# [List of tasks]
1. List every quantity that appears in the equation e^(i * pi) + 1 = 0 in the forum discussion of radians.
2. Continue the forum discussion of radians from its final sentence.

# [Document extract]
[Start of Attachment]
They clean up lots of equations. If you want to use degrees you very often end up with a 360/2pi factor.

Also, when you need to raise a number to a complex exponent you probably want to use radians when expressing the complex numbers in polar form. This gives rise the following beautiful equation:

e^(i * pi) + 1 = 0

Also, do you take this task (Its a physics one, but still)

At what height do you find geostationary satelites?

**Jonatan**)They clean up lots of equations. If you want to use degrees you very often end up with a 360/2pi factor.

Also, when you need to raise a number to a complex exponent you probably want to use radians when expressing the complex numbers in polar form. This gives rise the following beautiful equation:

e^(i * pi) + 1 = 0

Also, do you take this task (Its a physics one, but still)
[End of Attachment]
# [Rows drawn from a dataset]
[Start of Attachment]
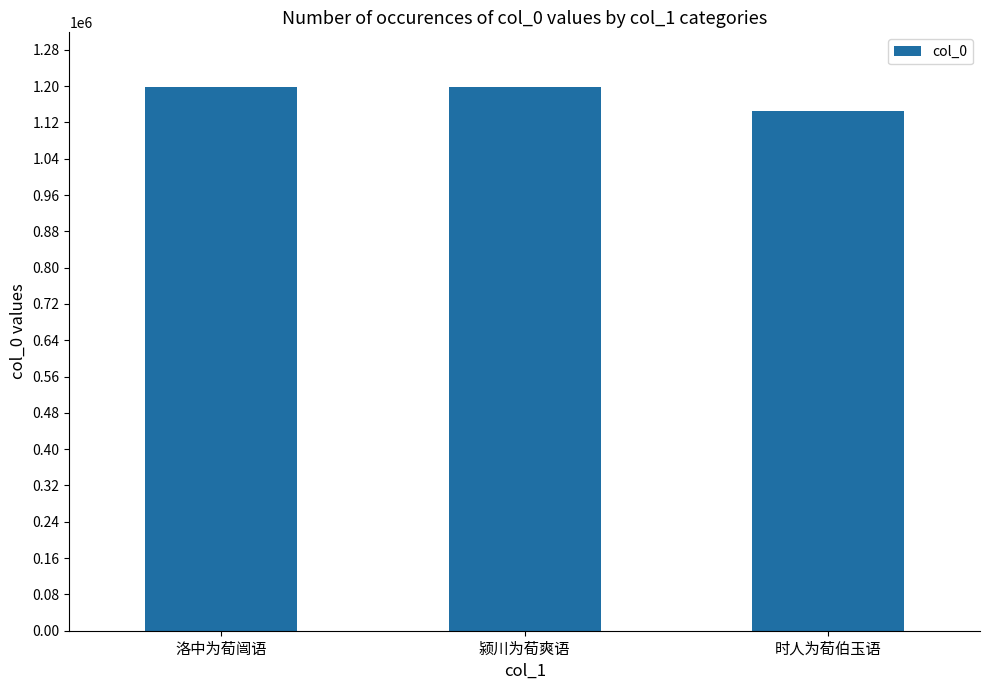

Count the number of categories in the chart.

3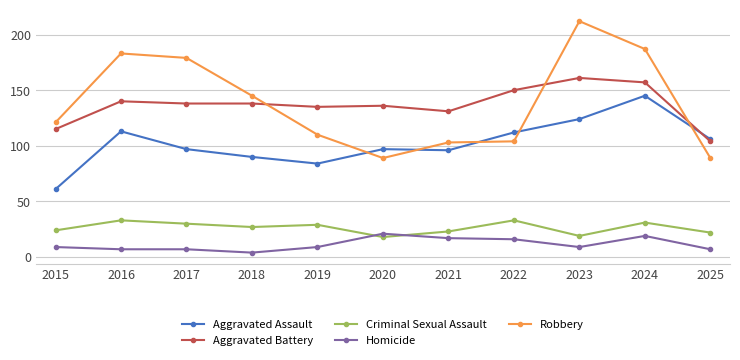

Count the number of categories in the chart.

11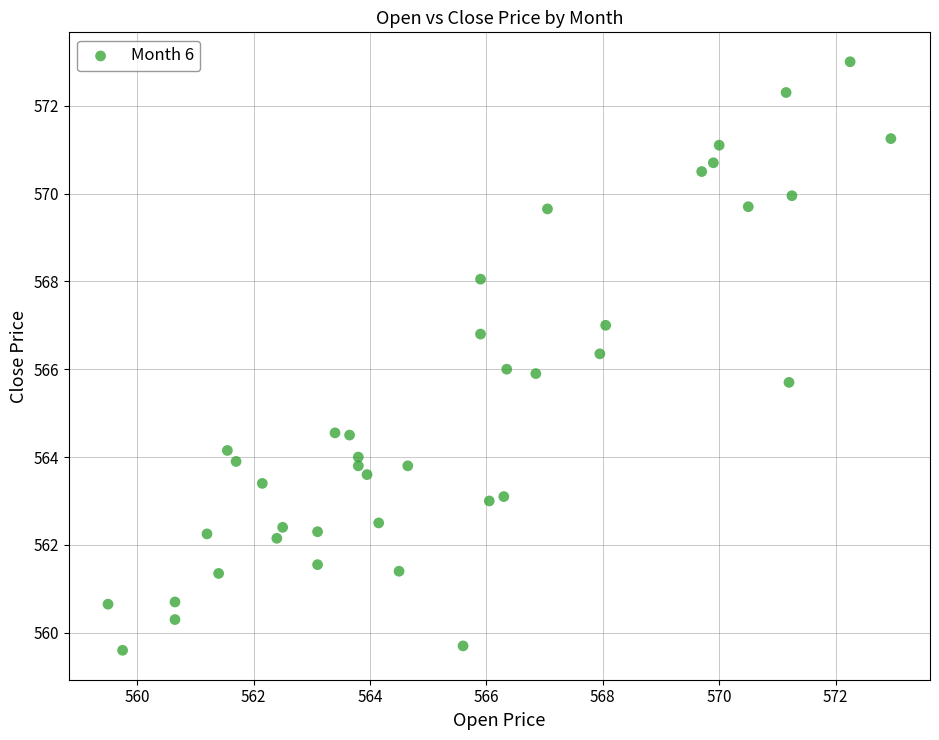

What is the range of X values (max minus min)?

13.5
[End of Attachment]
# [Responses to the exercise]
1. e, i, pi, 1, 0

2.
At what height do you find geostationary satelites?

Consider the satellite to have mass m, height h and velocity v and the earth to have mass M, radius r and time period T

force due to circular motion=force due to gravitational attraction

(mv^2)/(r+h)=GMm/(r+h)^2

v^2=GM/(r+h)

v=(GM/(r+h))^0.5

The time period can be expressed as

T=2π(r+h)/v

v=2π(r+h)/T

Put both equations equal to eachother and rearrange.

(GM/(r+h))^0.5=2π(r+h)/T

GM/(r+h)=4π^2(r+h)^2/T^2

(r+h)^3=GMT^2/4π^2

r=(GMT^2/4π^2)^(1/3)-r

Substitute in T = 24*60*60= 86400s, G = 6.67*10-11 N m2/kg2, M = 5.97*10^24kg and R = 6.37*10^6m, and then h=3.59*10^7m

Oh, and e^(i*pi)+1=0, derived from Taylor expansions - again differentiating trig functions. I will admit they tidy things up, though.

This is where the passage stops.